Online accounting darling Xero’s DevOps push has gone so well the company now feels confident it can update is SaaS service twice daily.
Four years ago the company used the Waterfall software development methodology, updated its platform about every three weeks and, according to general manager for platform and reliability Ben Salt, “felt we were not doing badly with 17 change windows a year.”
But Salt said he and is colleagues were ambitious – Xero has famously come from nowhere to make life hard for the likes of MYOB and Reckon in an industry thought to have very sticky incumbencies.
Xero adopted DevOps after deciding to migrate to AWS, a move that Salt said saw it go from running 500 physical servers to 5,000 virtual servers in the cloud.

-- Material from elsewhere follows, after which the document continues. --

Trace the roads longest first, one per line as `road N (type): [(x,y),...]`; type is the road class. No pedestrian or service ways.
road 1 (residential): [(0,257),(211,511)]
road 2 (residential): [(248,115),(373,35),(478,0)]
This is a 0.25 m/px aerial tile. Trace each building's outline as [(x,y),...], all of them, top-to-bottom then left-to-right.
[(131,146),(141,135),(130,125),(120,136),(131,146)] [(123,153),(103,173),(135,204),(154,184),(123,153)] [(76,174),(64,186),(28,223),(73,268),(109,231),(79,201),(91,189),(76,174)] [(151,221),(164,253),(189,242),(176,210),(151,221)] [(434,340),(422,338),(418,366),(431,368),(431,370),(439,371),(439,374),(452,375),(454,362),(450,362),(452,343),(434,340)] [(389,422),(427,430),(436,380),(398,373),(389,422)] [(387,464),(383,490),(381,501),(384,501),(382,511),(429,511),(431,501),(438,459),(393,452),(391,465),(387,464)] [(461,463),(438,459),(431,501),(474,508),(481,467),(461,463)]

The new servers were smaller and better-suited to the task at hand, but the scale of the expanded fleet quickly proved unmanageable without automation.
While the migration went well, Salt said it hit what AWS calls “The Great Stall”, a phase in adoption of agile methodologies where not much happens because the team isn’t configured for the job at hand.

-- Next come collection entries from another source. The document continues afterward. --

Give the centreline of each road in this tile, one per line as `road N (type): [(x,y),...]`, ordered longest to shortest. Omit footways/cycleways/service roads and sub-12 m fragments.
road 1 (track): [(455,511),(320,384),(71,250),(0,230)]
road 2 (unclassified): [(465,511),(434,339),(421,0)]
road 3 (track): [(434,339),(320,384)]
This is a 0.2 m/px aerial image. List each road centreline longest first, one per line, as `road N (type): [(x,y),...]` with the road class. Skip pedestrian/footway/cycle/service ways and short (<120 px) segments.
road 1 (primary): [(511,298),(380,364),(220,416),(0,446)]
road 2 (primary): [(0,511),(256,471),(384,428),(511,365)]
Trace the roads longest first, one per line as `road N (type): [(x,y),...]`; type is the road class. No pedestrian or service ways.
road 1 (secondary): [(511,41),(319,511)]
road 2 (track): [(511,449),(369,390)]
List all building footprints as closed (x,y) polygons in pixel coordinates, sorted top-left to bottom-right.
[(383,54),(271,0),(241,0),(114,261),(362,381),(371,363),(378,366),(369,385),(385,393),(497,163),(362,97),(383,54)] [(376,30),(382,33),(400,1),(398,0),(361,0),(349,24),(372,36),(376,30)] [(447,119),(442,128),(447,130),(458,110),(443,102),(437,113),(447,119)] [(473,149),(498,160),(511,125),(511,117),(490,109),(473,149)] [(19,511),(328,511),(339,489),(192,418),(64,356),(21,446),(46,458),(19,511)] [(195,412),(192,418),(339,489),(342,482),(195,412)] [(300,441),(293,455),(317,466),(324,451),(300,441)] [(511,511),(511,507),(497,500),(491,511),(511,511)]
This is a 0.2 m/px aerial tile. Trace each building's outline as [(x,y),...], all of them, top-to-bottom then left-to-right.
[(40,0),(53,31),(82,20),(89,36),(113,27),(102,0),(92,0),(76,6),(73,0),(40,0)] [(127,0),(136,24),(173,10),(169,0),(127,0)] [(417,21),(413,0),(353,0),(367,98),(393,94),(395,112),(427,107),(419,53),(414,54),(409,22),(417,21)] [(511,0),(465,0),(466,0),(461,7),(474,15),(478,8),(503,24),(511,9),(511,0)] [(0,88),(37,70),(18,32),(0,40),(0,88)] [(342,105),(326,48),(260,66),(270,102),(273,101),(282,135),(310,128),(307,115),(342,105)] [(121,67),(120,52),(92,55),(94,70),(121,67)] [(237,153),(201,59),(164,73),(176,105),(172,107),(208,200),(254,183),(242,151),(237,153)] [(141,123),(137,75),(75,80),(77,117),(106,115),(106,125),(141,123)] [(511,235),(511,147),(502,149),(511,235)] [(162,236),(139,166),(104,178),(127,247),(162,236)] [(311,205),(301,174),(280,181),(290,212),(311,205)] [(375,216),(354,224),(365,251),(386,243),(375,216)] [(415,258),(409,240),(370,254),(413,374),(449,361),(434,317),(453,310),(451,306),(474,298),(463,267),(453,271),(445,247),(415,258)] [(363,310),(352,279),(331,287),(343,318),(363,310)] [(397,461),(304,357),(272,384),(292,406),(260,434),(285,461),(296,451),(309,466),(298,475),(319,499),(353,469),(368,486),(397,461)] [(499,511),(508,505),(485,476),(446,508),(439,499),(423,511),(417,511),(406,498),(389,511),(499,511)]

In Xero’s case that meant a team of 26 just proved too complex.
“The communications barriers in that team were just phenomenal,” Salt said. Xero responded by splitting it into five teams.
In the early days of this regime the company placed a member of its operations team
in each product development team, so that the developers could understand the impact of their work on servers and hopefully not code things that would make a mess.

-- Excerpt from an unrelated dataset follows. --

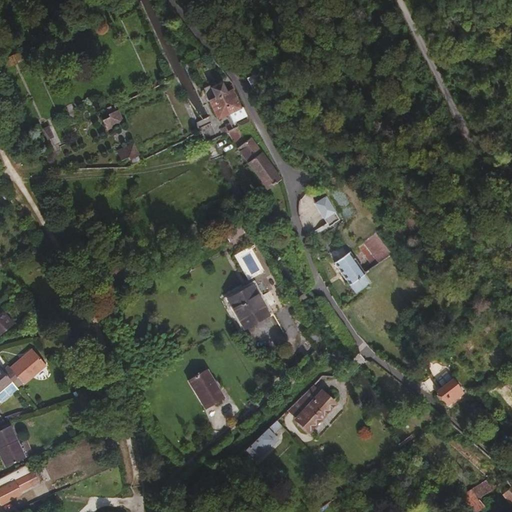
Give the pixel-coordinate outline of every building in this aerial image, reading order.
[(13,67),(26,60),(21,53),(9,60),(13,67)] [(252,86),(267,78),(262,68),(247,76),(252,86)] [(218,115),(239,104),(231,88),(225,90),(220,80),(209,85),(214,95),(208,99),(216,114),(215,115),(216,118),(219,117),(218,115)] [(118,118),(113,106),(104,110),(105,113),(99,116),(103,125),(118,118)] [(280,177),(250,135),(244,138),(235,124),(227,128),(233,142),(249,166),(266,187),(280,177)] [(135,158),(128,141),(112,148),(116,157),(122,154),(125,162),(135,158)] [(226,236),(241,228),(238,222),(222,229),(226,236)] [(392,254),(375,229),(362,238),(363,240),(376,259),(378,263),(392,254)] [(376,259),(363,240),(358,243),(371,263),(376,259)] [(369,282),(341,241),(326,251),(354,292),(369,282)] [(353,251),(359,247),(356,243),(350,246),(353,251)] [(266,312),(250,283),(225,297),(242,325),(266,312)] [(0,329),(9,322),(0,311),(0,329)] [(324,344),(311,326),(302,332),(315,351),(324,344)] [(17,386),(45,362),(31,346),(8,364),(7,362),(1,366),(10,378),(16,385),(17,386)] [(0,386),(10,378),(1,366),(0,365),(0,386)] [(225,395),(209,365),(189,376),(206,405),(225,395)] [(444,378),(444,377),(449,374),(446,370),(444,371),(441,366),(420,381),(427,389),(444,378)] [(460,391),(451,377),(445,380),(433,389),(443,402),(460,391)] [(0,398),(1,399),(16,385),(10,378),(0,386),(0,398)] [(307,430),(333,402),(320,390),(319,392),(311,383),(286,408),(293,415),(292,416),(307,430)] [(251,456),(274,434),(271,431),(279,424),(274,419),(244,449),(251,456)] [(15,440),(7,423),(0,426),(0,455),(4,463),(22,454),(15,440)] [(254,459),(276,437),(274,434),(251,456),(254,459)] [(26,452),(19,438),(15,440),(22,454),(26,452)] [(476,492),(481,490),(483,492),(495,484),(488,476),(475,483),(459,493),(474,511),(483,504),(475,496),(478,495),(476,492)] [(508,502),(511,498),(511,488),(509,485),(500,493),(508,502)]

A pilot of this arrangement in one team spread to three teams and then became standard practice, even as Xero shed its dedicated operations team.
Salt said the company now runs “two-pizza teams” – named because there’s only enough members to eat a pair of pizzas (albeit big, New-York style pies) – and staffs them with “T-shaped people” who have a broad skill set (the top of the T) and a specialty (the stem of the T).
A platform-as-a-service group remains dedicated to keeping Xero’s AWS implementation doing all it needs to give the developers the services they need to keep the products evolving.
The product teams, meanwhile, have evolved their continuous development practices to the point at which daily updates are unremarkable and more frequent updates are on the agenda.
Salt said most daily updates are small bug fixes or changes to elements of the user interface that customers point out could be more elegant. But the company works to a 90-day roadmap for new features and now has a “developer velocity” metric that aims for new code to de deployed a week after the first commit is made.
Salt said Xero is now contemplating how it can adopt containers and serverless computing, which he feels will further improve developer productivity by shrinking the size of the projects on which they work. He also feels they’ll shrink Xero’s AWS bill, by reducing reliance on conventional servers.
“The ability to be charged per execution will be handy,” Salt said. “Cost is always something we can improve. And lower costs means more resources for development.” And more development means more responsiveness, happier customers and more chance of doing things like entering new markets.
Xero’s made these changes with help from New Relic’s real-time application monitoring tools, and also by adopting Google’s Site Reliability Engineering methodology. Salt said the latter has proven conceptually valuable, but needed localization and also some adaptation because it was designed for hyperscale operators. Xero’s not in that class – yet!